1. ## L2 space

Let $\displaystyle f_n,f,g \in L^2(X,F,\mu)$ and $\displaystyle |f_n|\leq g$ for all $\displaystyle n$.
Show that $\displaystyle f_n\rightarrow f$ in $\displaystyle L^2$ $\displaystyle iff$ $\displaystyle f_n \rightarrow f$ in measure and $\displaystyle \int f_n^2d\mu\rightarrow \int f^2d\mu$.
i could show that if $\displaystyle f_n\rightarrow f$ in $\displaystyle L^2$ , $\displaystyle \int f_n^2d\mu\rightarrow \int f^2d\mu$.
but im stuck on showing if $\displaystyle f_n\rightarrow f$ in $\displaystyle L^2$, $\displaystyle f_n \rightarrow f$ in measure. please help me on this. thank you.

2. Originally Posted by GTO
Let $\displaystyle f_n,f,g \in L^2(X,F,\mu)$ and $\displaystyle |f_n|\leq g$ for all $\displaystyle n$.
Show that $\displaystyle f_n\rightarrow f$ in $\displaystyle L^2$ $\displaystyle iff$ $\displaystyle f_n \rightarrow f$ in measure and $\displaystyle \int f_n^2d\mu\rightarrow \int f^2d\mu$.
i could show that if $\displaystyle f_n\rightarrow f$ in $\displaystyle L^2$ , $\displaystyle \int f_n^2d\mu\rightarrow \int f^2d\mu$.
but im stuck on showing if $\displaystyle f_n\rightarrow f$ in $\displaystyle L^2$, $\displaystyle f_n \rightarrow f$ in measure. please help me on this. thank you.
Since $\displaystyle f_n \rightarrow f$ in $\displaystyle L^2$, we have $\displaystyle \int_X |f-f_n|^2 d\mu \rightarrow 0$. Let $\displaystyle E=\{x:|f-f_n|>\epsilon\}$ and $\displaystyle D= \{x:|f-f_n|<\epsilon\}$. Then $\displaystyle \int_X |f-f_n|^2 d\mu=\int_E |f-f_n|^2 d\mu +\int_D |f-f_2|^2 d\mu \rightarrow 0$. So $\displaystyle \int_E |f-f_n|^2 d\mu\rightarrow 0$.

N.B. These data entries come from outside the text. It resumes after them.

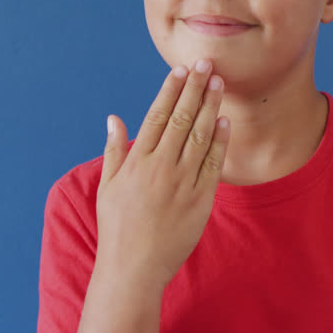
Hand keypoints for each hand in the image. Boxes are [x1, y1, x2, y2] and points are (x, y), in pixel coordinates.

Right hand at [95, 59, 231, 291]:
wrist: (133, 268)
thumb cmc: (117, 227)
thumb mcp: (107, 186)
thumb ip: (114, 150)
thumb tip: (113, 118)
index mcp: (136, 162)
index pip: (156, 116)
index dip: (170, 91)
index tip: (180, 70)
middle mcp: (159, 168)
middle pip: (181, 119)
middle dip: (194, 89)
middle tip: (206, 64)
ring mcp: (181, 183)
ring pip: (199, 136)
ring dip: (209, 107)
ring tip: (217, 83)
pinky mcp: (200, 200)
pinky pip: (213, 164)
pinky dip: (219, 141)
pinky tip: (224, 120)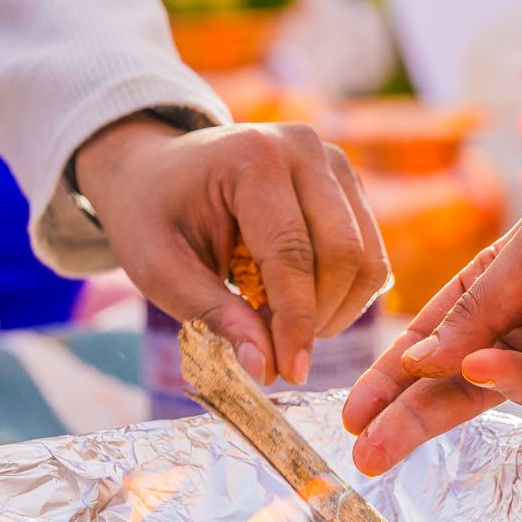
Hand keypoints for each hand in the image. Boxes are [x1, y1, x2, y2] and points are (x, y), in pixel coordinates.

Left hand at [73, 114, 387, 383]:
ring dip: (337, 310)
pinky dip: (346, 295)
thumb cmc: (152, 217)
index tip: (289, 373)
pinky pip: (370, 253)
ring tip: (288, 330)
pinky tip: (303, 306)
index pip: (292, 252)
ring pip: (367, 257)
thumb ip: (212, 315)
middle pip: (344, 253)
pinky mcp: (347, 185)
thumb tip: (264, 368)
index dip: (296, 321)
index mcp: (251, 157)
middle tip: (280, 353)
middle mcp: (304, 148)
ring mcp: (333, 162)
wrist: (157, 171)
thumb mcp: (159, 269)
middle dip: (319, 317)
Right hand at [342, 140, 521, 473]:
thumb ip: (478, 307)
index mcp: (510, 283)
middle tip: (369, 453)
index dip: (396, 375)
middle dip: (417, 414)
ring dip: (494, 375)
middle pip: (465, 382)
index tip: (353, 413)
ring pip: (517, 391)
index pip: (439, 337)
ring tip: (474, 363)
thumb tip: (419, 360)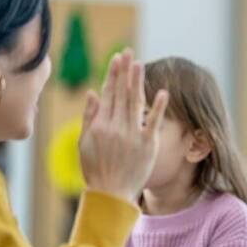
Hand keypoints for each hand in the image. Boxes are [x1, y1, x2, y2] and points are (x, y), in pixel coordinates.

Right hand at [79, 49, 168, 202]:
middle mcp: (115, 127)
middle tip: (129, 52)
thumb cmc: (96, 169)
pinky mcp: (148, 145)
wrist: (111, 194)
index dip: (113, 75)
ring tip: (140, 64)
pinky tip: (162, 92)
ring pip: (135, 103)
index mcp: (100, 125)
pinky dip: (158, 107)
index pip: (108, 94)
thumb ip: (89, 117)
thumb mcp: (84, 143)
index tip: (117, 59)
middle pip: (121, 94)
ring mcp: (132, 136)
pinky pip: (154, 123)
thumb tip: (93, 92)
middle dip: (125, 71)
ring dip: (138, 82)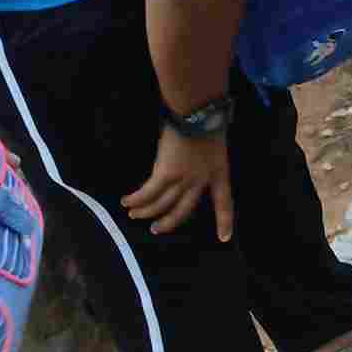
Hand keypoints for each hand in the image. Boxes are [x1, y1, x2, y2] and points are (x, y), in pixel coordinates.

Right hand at [124, 126, 234, 240]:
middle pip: (185, 210)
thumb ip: (204, 155)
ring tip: (135, 215)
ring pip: (163, 204)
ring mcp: (183, 179)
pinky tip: (127, 201)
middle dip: (169, 222)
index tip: (224, 239)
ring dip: (146, 212)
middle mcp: (202, 181)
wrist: (197, 112)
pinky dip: (136, 199)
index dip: (224, 221)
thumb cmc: (207, 118)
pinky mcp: (165, 173)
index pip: (225, 201)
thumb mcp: (214, 141)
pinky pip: (149, 192)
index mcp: (219, 172)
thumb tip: (189, 159)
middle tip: (156, 229)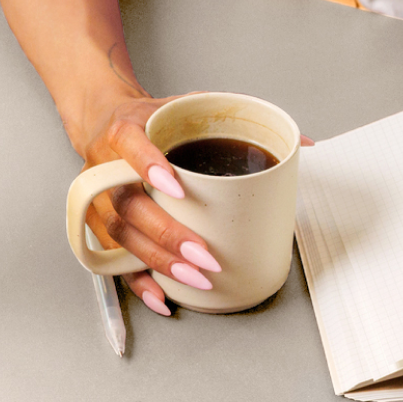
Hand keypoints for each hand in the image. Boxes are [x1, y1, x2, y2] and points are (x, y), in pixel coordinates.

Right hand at [78, 93, 218, 316]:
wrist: (105, 121)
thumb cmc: (152, 120)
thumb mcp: (190, 105)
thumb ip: (240, 116)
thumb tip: (302, 142)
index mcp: (126, 130)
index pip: (131, 145)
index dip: (148, 165)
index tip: (175, 185)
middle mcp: (105, 166)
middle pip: (129, 205)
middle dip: (167, 234)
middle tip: (204, 254)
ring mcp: (99, 198)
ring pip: (121, 235)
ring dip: (157, 261)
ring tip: (194, 276)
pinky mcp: (100, 223)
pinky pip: (112, 258)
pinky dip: (137, 281)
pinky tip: (162, 296)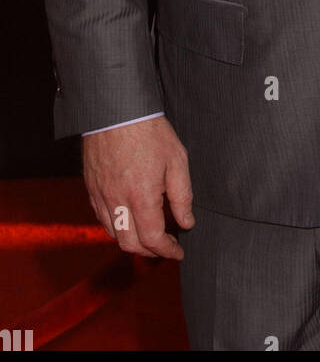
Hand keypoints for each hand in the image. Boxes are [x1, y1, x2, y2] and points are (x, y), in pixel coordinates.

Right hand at [82, 117, 193, 259]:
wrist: (117, 110)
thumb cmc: (149, 131)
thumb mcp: (177, 160)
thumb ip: (182, 196)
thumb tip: (186, 222)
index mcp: (141, 196)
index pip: (152, 239)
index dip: (167, 250)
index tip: (178, 251)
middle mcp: (117, 201)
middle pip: (130, 244)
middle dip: (150, 252)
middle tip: (165, 247)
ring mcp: (101, 195)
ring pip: (113, 234)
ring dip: (132, 241)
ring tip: (149, 236)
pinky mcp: (91, 188)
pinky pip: (102, 218)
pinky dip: (116, 228)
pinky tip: (129, 220)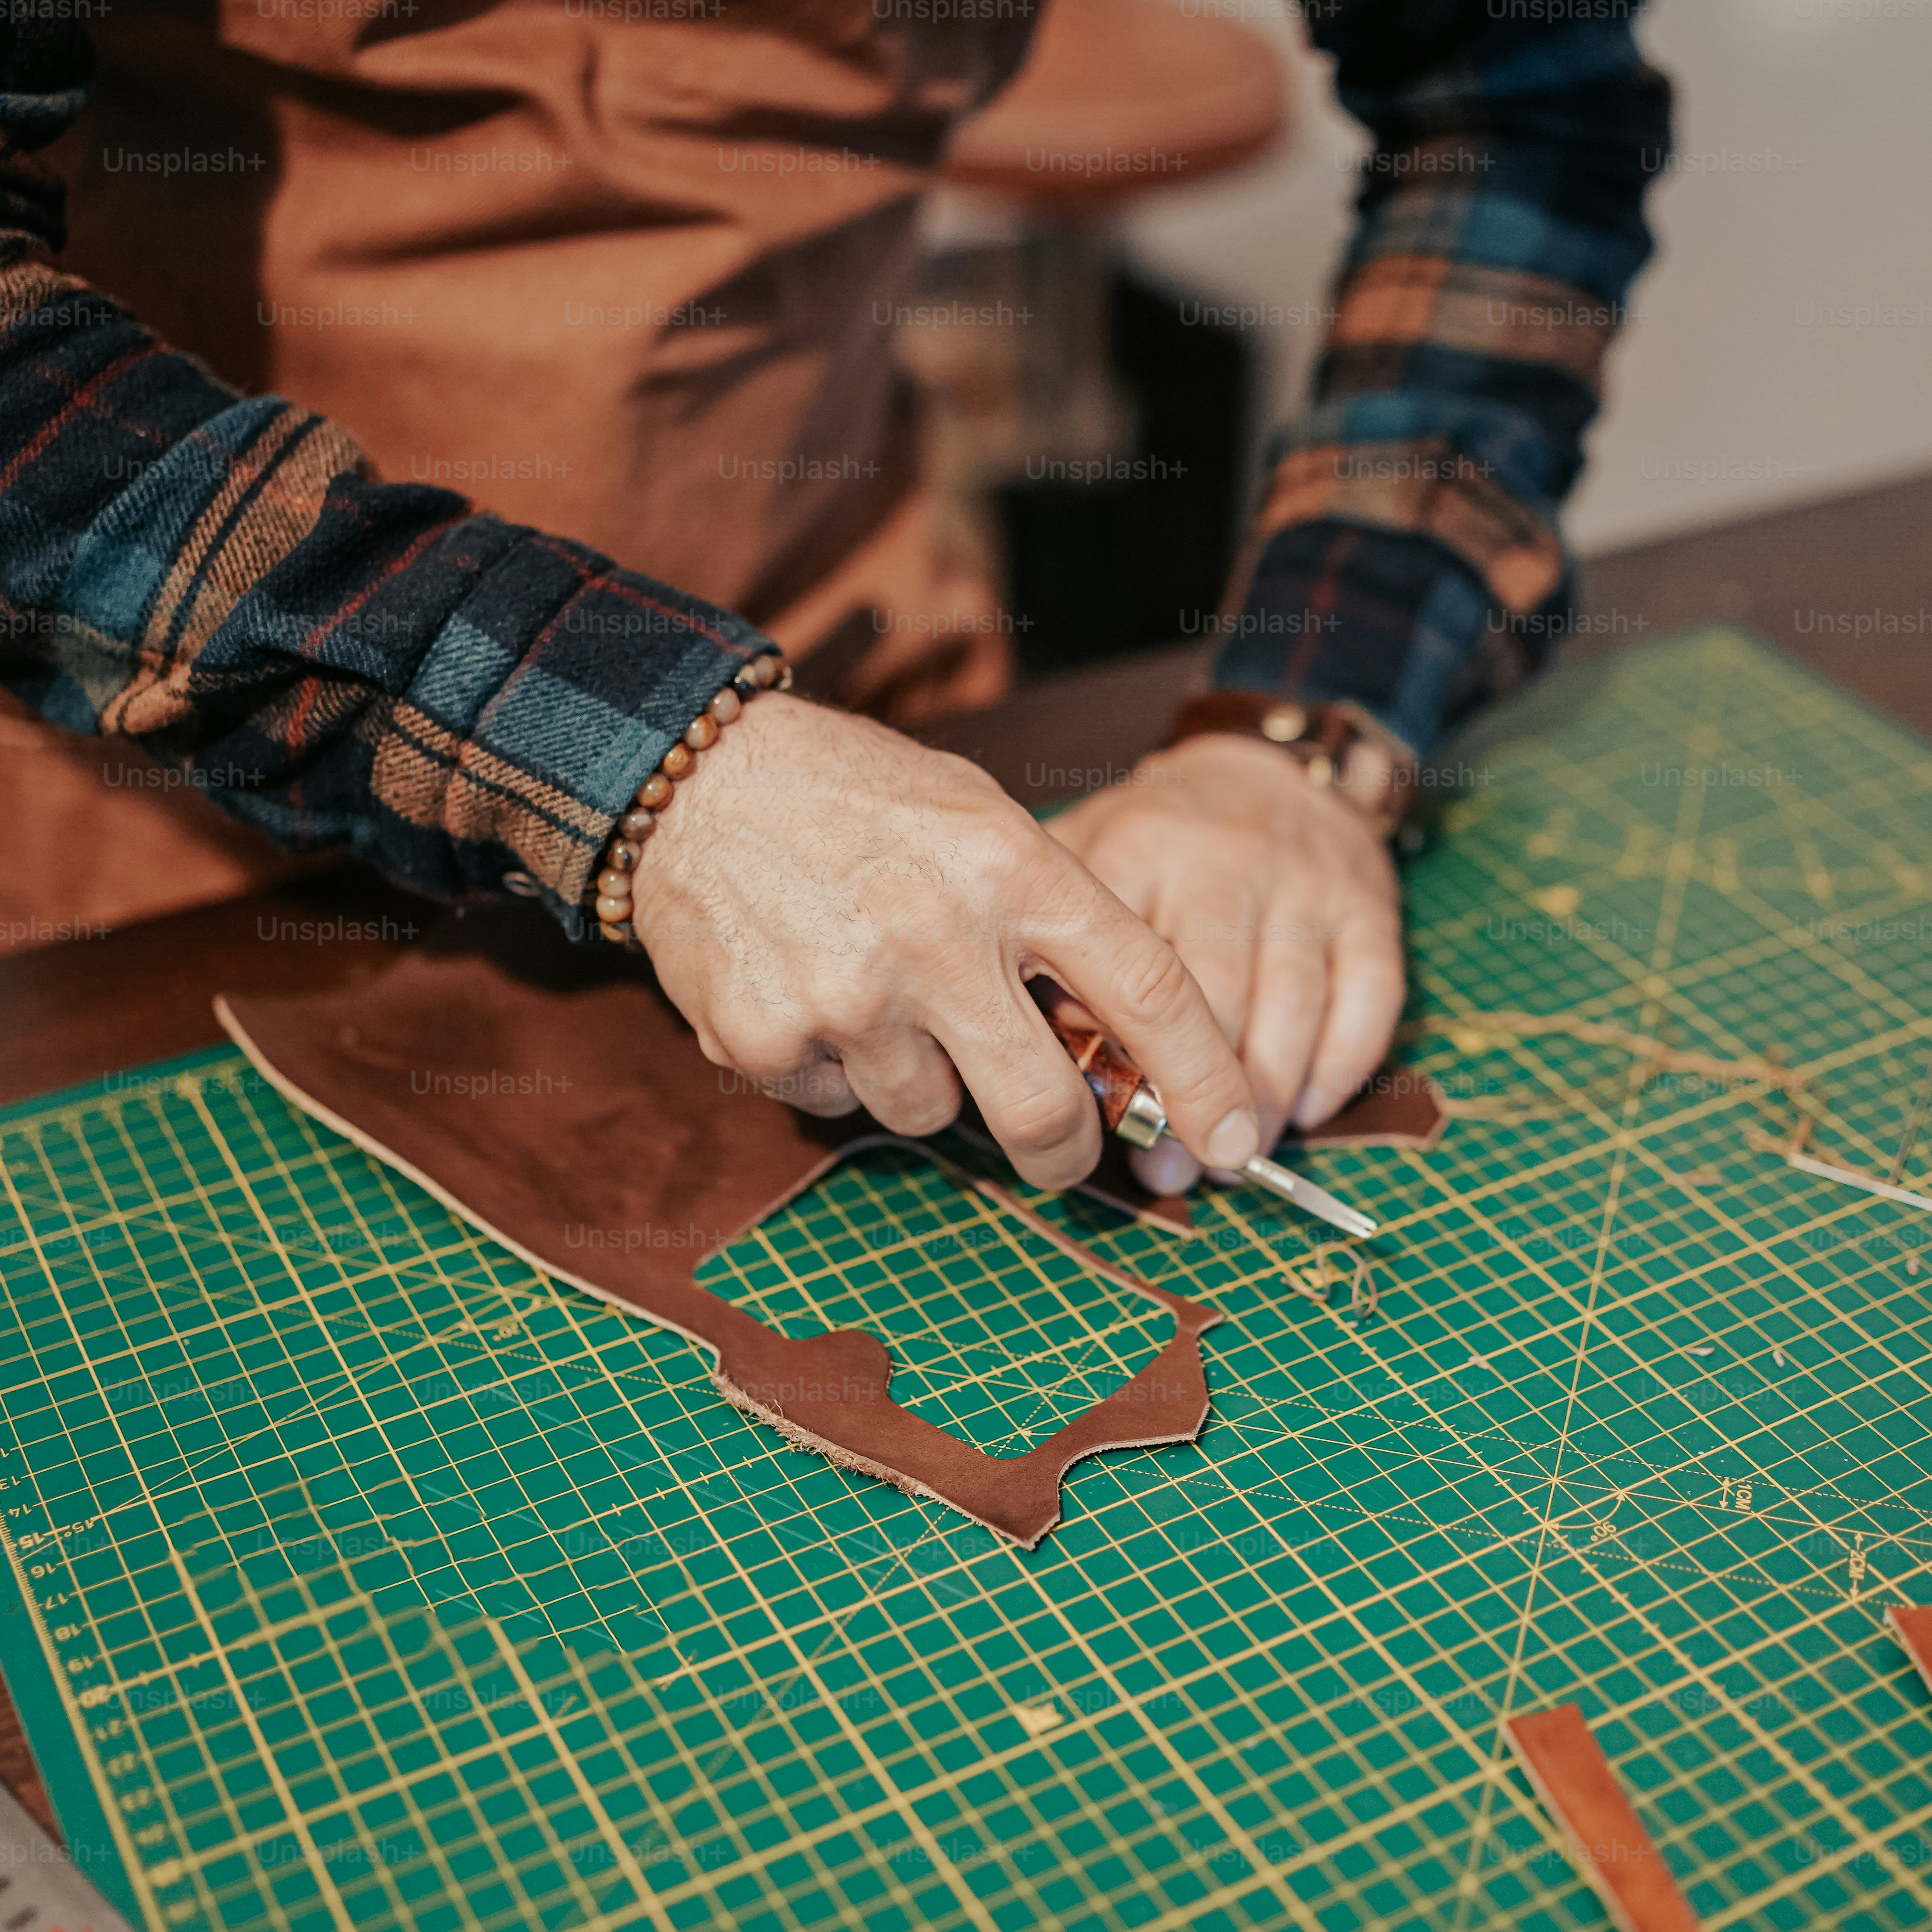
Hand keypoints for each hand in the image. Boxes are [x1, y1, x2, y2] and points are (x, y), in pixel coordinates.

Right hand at [632, 691, 1263, 1188]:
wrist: (695, 781)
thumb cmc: (860, 802)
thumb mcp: (984, 823)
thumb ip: (1055, 922)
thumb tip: (1123, 1043)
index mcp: (1013, 870)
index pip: (1147, 991)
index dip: (1204, 1081)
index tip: (1236, 1142)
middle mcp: (937, 938)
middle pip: (1044, 1111)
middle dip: (1064, 1150)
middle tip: (1059, 1146)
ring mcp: (849, 997)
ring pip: (930, 1114)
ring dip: (925, 1079)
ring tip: (882, 994)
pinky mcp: (769, 1040)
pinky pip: (837, 1104)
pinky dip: (836, 1069)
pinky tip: (812, 992)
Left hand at [1045, 732, 1404, 1195]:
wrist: (1264, 767)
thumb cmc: (1156, 841)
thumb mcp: (1083, 856)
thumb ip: (1048, 938)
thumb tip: (1016, 1049)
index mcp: (1138, 850)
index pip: (1124, 971)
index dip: (1118, 1062)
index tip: (1104, 1129)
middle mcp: (1225, 864)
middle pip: (1214, 1003)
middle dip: (1193, 1103)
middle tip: (1171, 1171)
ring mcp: (1305, 886)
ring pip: (1291, 1014)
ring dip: (1264, 1104)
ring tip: (1230, 1162)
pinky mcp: (1368, 907)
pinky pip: (1366, 1003)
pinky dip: (1337, 1070)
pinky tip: (1304, 1113)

i got this far but i dont know how i can show $\displaystyle |f-f_n|<\infty$. i am thinking that the given assumption $\displaystyle |f_n|<g$ can be used here but i dont know how i can use it. please help me .

3. Originally Posted by GTO
Since $\displaystyle f_n \rightarrow f$ in $\displaystyle L^2$, we have $\displaystyle \int_X |f-f_n|^2 d\mu \rightarrow 0$. Let $\displaystyle E=\{x:|f-f_n|>\epsilon\}$ and $\displaystyle D= \{x:|f-f_n|<\epsilon\}$. Then $\displaystyle \int_X |f-f_n|^2 d\mu=\int_E |f-f_n|^2 d\mu +\int_D |f-f_2|^2 d\mu \rightarrow 0$. So $\displaystyle \int_E |f-f_n|^2 d\mu\rightarrow 0$.

i got this far but i dont know how i can show $\displaystyle |f-f_n|<\infty$. i am thinking that the given assumption $\displaystyle |f_n|<g$ can be used here but i dont know how i can use it. please help me .
Can i assume that $\displaystyle f_n$ is bounded since $\displaystyle \int |f_n|^2 <\infty$?

4. Originally Posted by GTO
Since $\displaystyle f_n \rightarrow f$ in $\displaystyle L^2$, we have $\displaystyle \int_X |f-f_n|^2 d\mu \rightarrow 0$. Let $\displaystyle E=\{x:|f-f_n|>\epsilon\}$ and $\displaystyle D= \{x:|f-f_n|<\epsilon\}$. Then $\displaystyle \int_X |f-f_n|^2 d\mu=\int_E |f-f_n|^2 d\mu +\int_D |f-f_2|^2 d\mu \rightarrow 0$. So $\displaystyle \int_E |f-f_n|^2 d\mu\rightarrow 0$.

i got this far but i dont know how i can show $\displaystyle |f-f_n|<\infty$. i am thinking that the given assumption $\displaystyle |f_n|<g$ can be used here but i dont know how i can use it. please help me .
i am not really sure but since $\displaystyle \int |f-f_n|^2 < \epsilon$ for all $\displaystyle n>N$, $\displaystyle |f-f_n|<\infty$. otherwise this integral will not go to 0. can someone tell me if it is correct?